The Consumer's Guide to Effective Environmental Choices: Practical Advice from the Union of Concerned Scientists reports on the relative environmental impact of paper and cloth diapers. According to the Union of Concerned Scientists, which has no reason to be biased on this issue, the situation is not at all clear cut. Paper diapers use space in landfills, while cloth ones require a lot of water for washing. Since we live in an area with chronic water shortages, while our garbage is incinerated rather than going to a landfill, we have chosen paper.

Doctors

It seems that a lot of doctors either don't have your best interests at heart or aren't paying attention. Sometimes you have to see whether there is really a good reason for the things that they want you to do, or whether it is just "standard procedure" for no reason.

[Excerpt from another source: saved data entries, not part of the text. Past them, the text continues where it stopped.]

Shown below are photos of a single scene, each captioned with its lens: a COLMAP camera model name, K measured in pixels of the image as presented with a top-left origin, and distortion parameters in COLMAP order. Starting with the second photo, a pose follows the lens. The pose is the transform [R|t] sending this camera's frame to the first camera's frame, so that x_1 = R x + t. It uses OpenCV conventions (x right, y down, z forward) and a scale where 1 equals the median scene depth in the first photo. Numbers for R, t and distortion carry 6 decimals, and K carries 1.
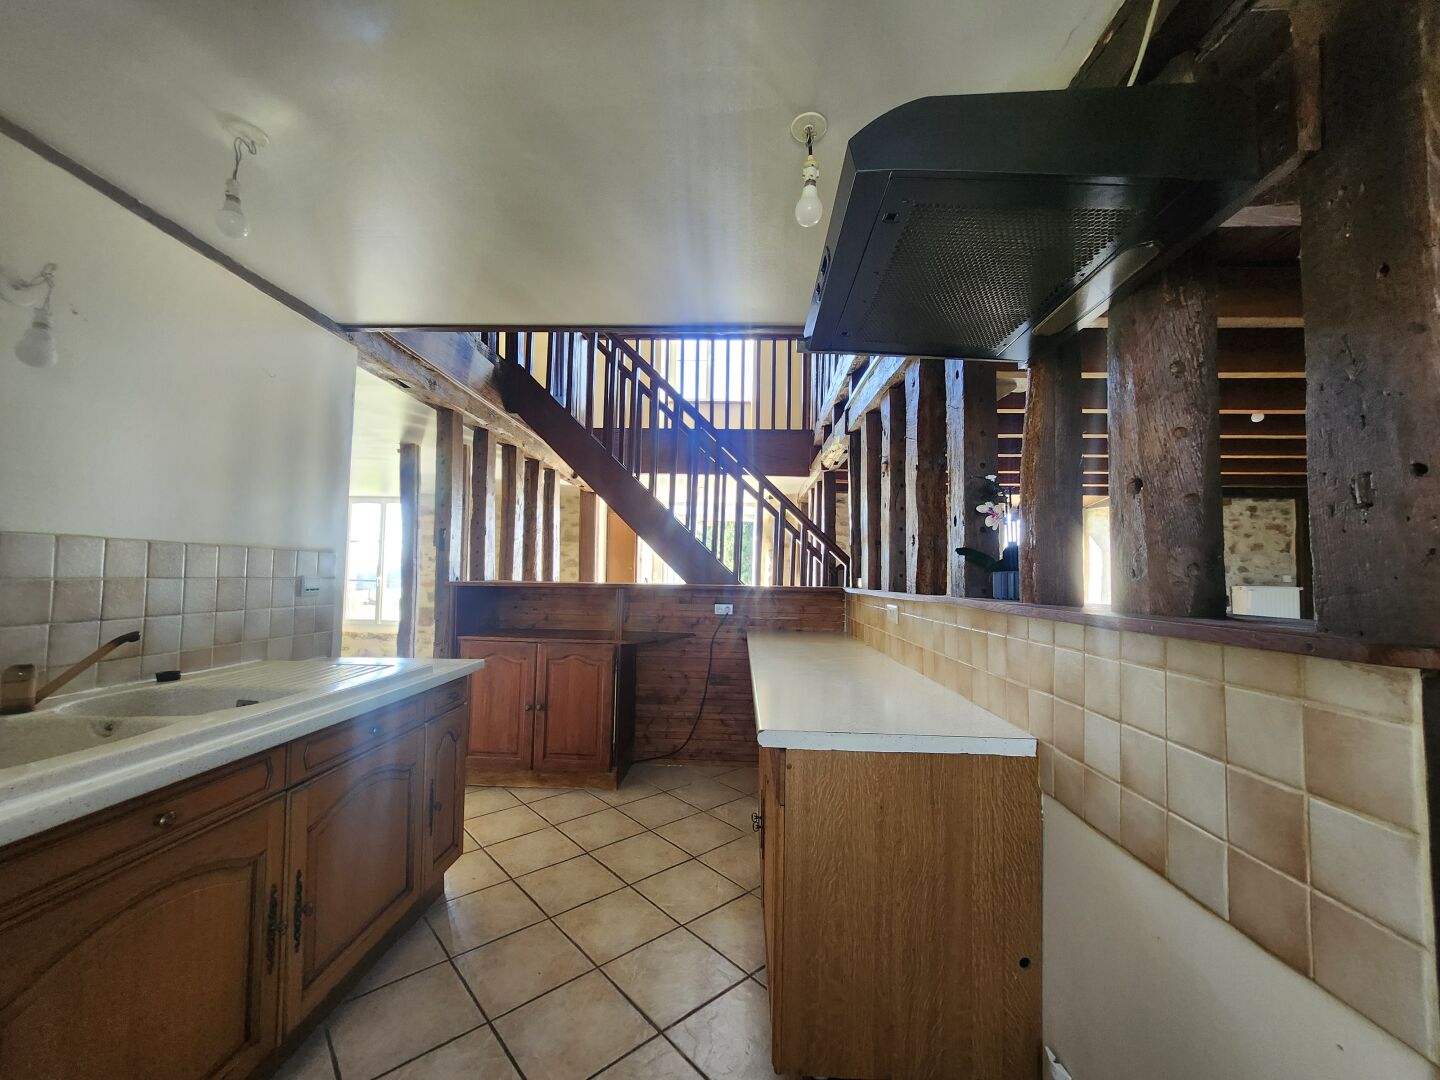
lens RADIAL K [[563.9, 0, 719.7], [0, 563.9, 545.3], [0, 0, 1]] dist [0.002346, 0.001744]
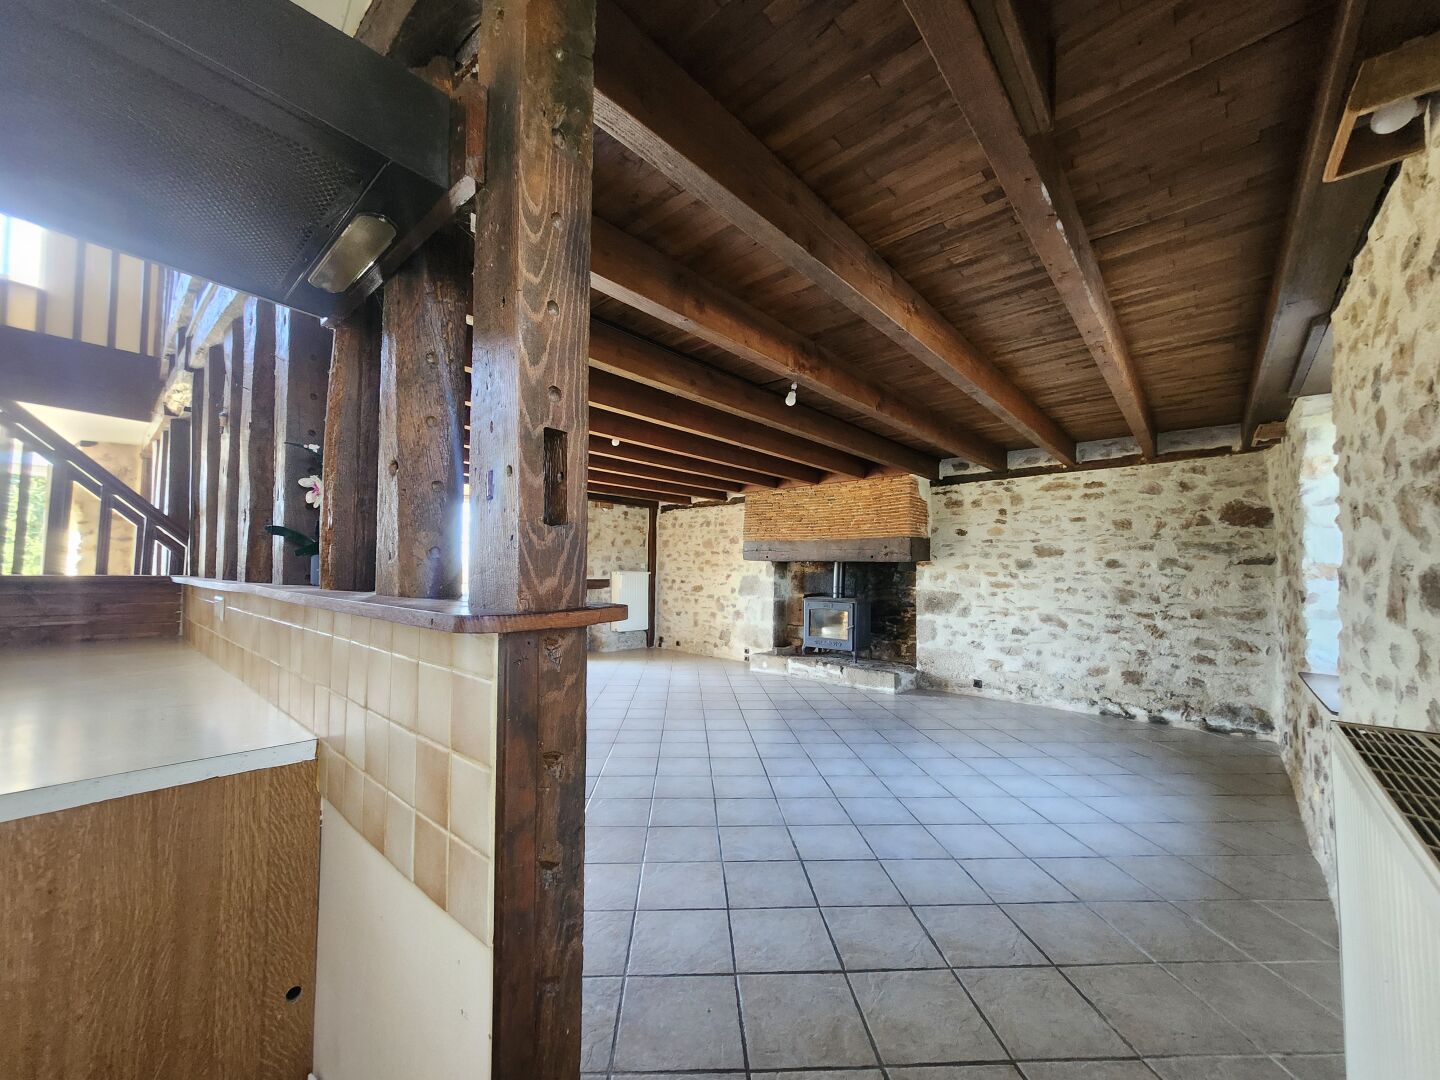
lens RADIAL K [[563.9, 0, 714.2], [0, 563.9, 544.7], [0, 0, 1]] dist [0.002346, 0.001744]
pose [[0.638815, 0.030165, 0.768769, 0.194272], [-0.046262, 0.998929, -0.000754, 0.002456], [-0.767969, -0.035083, 0.639526, -0.041091]]
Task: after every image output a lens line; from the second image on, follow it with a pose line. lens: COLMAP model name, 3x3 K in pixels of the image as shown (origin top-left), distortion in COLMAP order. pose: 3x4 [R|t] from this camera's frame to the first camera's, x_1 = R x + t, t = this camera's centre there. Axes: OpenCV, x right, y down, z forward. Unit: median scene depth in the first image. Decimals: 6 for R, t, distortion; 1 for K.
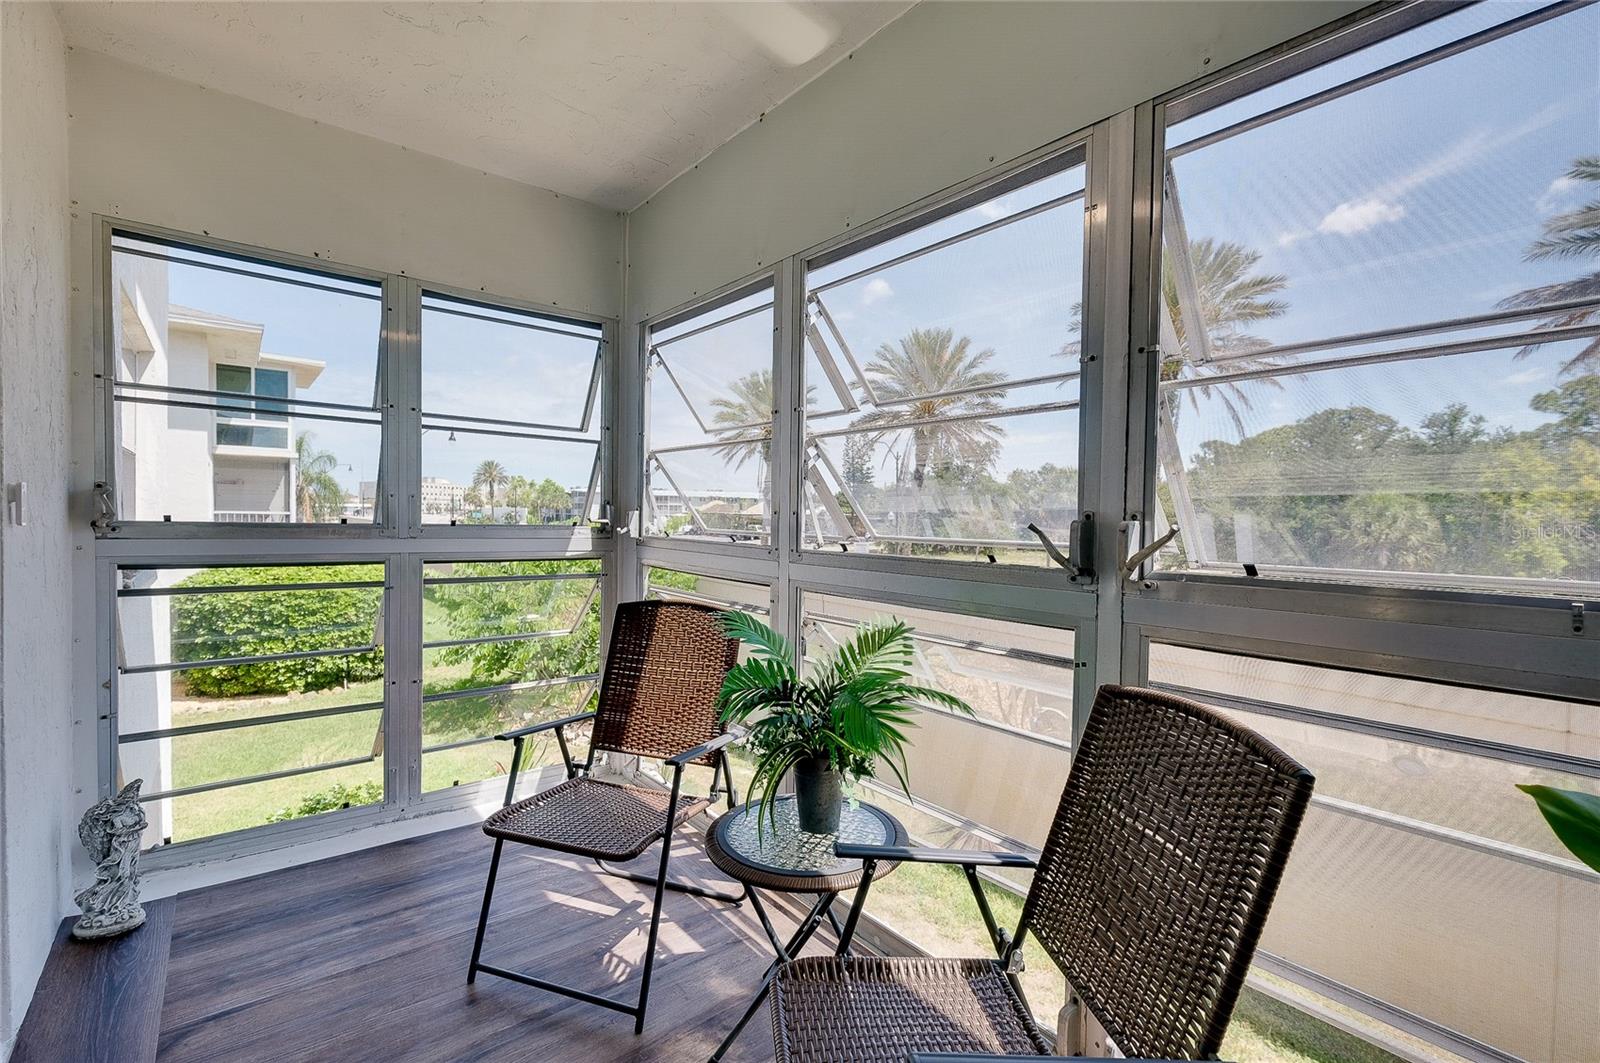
lens RADIAL K [[708.5, 0, 806.7], [0, 708.5, 522.5], [0, 0, 1]] dist [-0.000381, -0.000344]
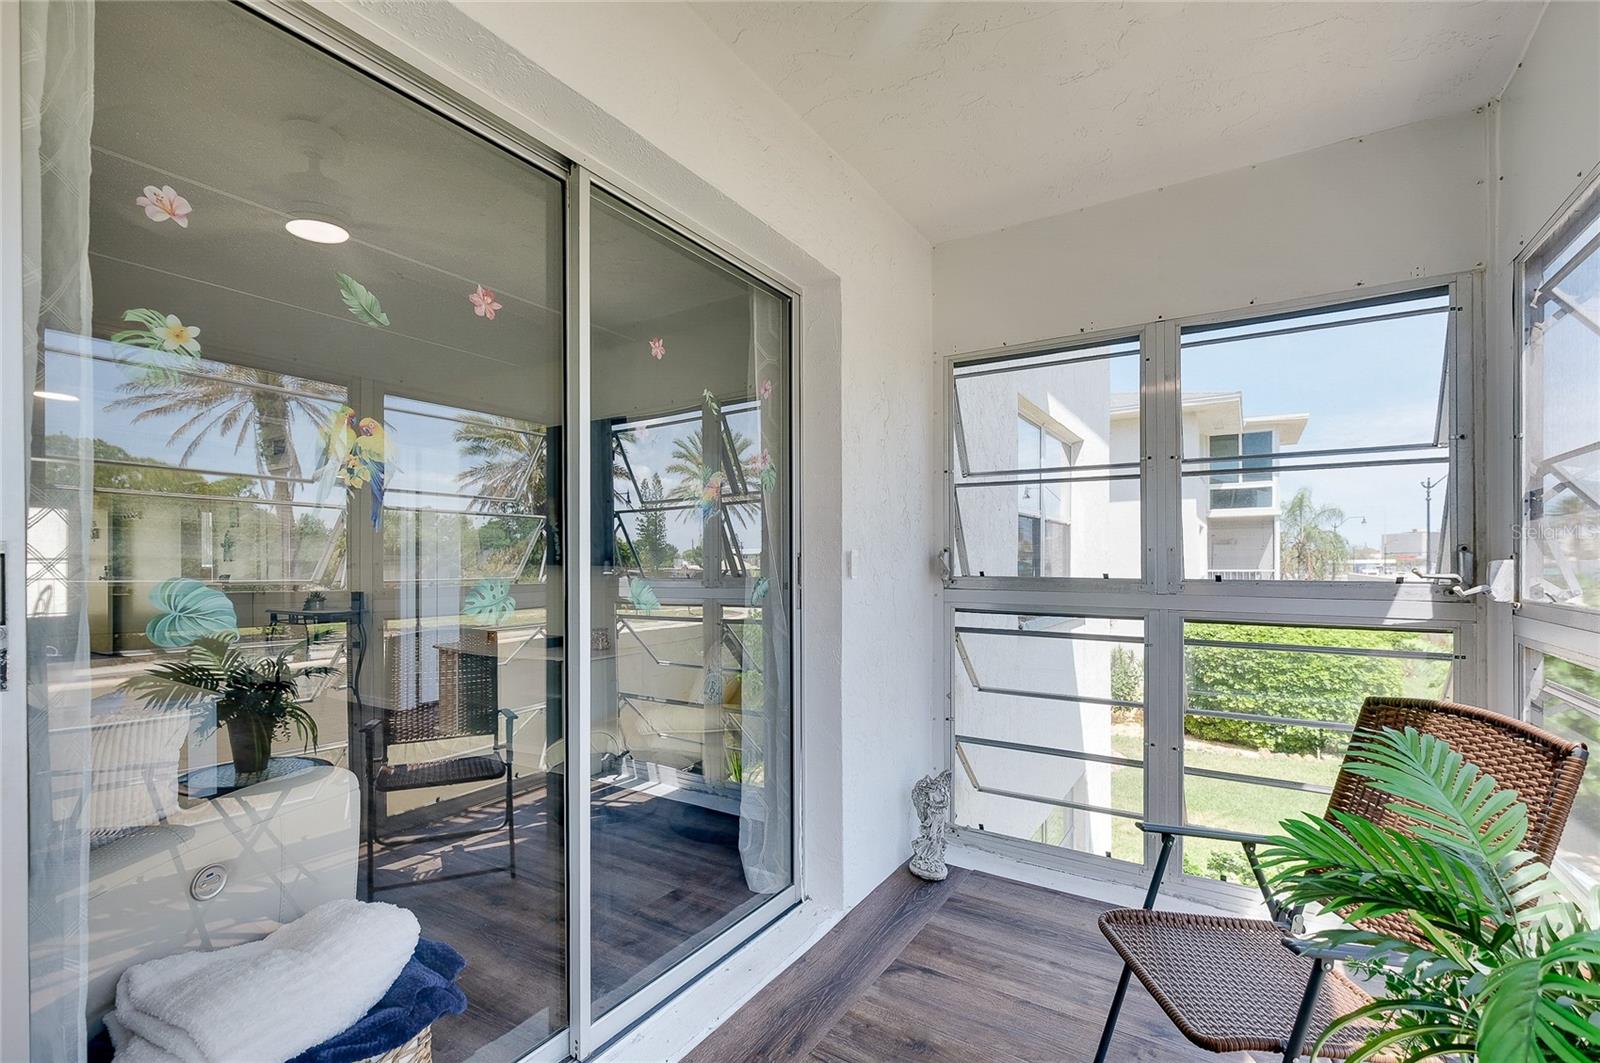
lens RADIAL K [[708.5, 0, 770.1], [0, 708.5, 557.1], [0, 0, 1]] dist [-0.000381, -0.000344]
pose [[0.298585, -0.026740, -0.954008, 0.086865], [-0.004030, 0.999563, -0.029278, 0.001208], [0.954374, 0.012587, 0.298347, 0.101165]]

For example, when Jocelyn had had phototherapy and her bilirubin level had come down to the point that she no longer needed it, the pediatrician in charge at Norwood hospital wanted to keep her there for 6 hours with no treatment and then check to make sure she had not rebounded. There wasn't any reason for it, and when we complained he said that if we really wanted to we could take Jocelyn home and bring her back later for testing. What was he thinking when he didn't tell us to do that to start with?

We switched pediatricians after the 4 month appointment. The precipitating event was that we asked our doctor about local anesthetics for vaccinations, and he said not to bother because "no one ever came back to complain to me about the vaccinations I'd given them as an infant". That seemed to us to be saying that he didn't care whether they hurt or not.

See also above about hepatitis B immunization.

Teething

Parenting books minimize teething, and claim that at most it should cause mild discomfort. That has not been our experience with Jocelyn. She's often very unhappy, and while we don't know for sure that it's her teeth, it seems to be strongly correlated with wanting to chew on everything. Benzocaine seems to be useful, although we can't really be sure of that either.

Cribs

Cribs are silly for small infants. Bassinets are great! People say "you'll outgrow it in 6 months!" But you know, those are important 6 months. We started with a small bassinet which we could actually put both babies in, graduated to the largest possible bassinet which we could still put both babies in after about 2 months.

The advantage of the bassinet is that you can carry it around (make sure you get one with a handle). It fits through your doors without disassembly. So you can decide to put the baby in the nursery or in your room or napping downstairs while you work on the computer or whatever with no effort, trying out different arrangements. We swapped off who had the babies at night and so we would carry the bassinet into the other person's room, complete with sleeping babies. When they got too big for carrying in there, it also had a wheely base, and we would wheel it around complete with sleeping babies.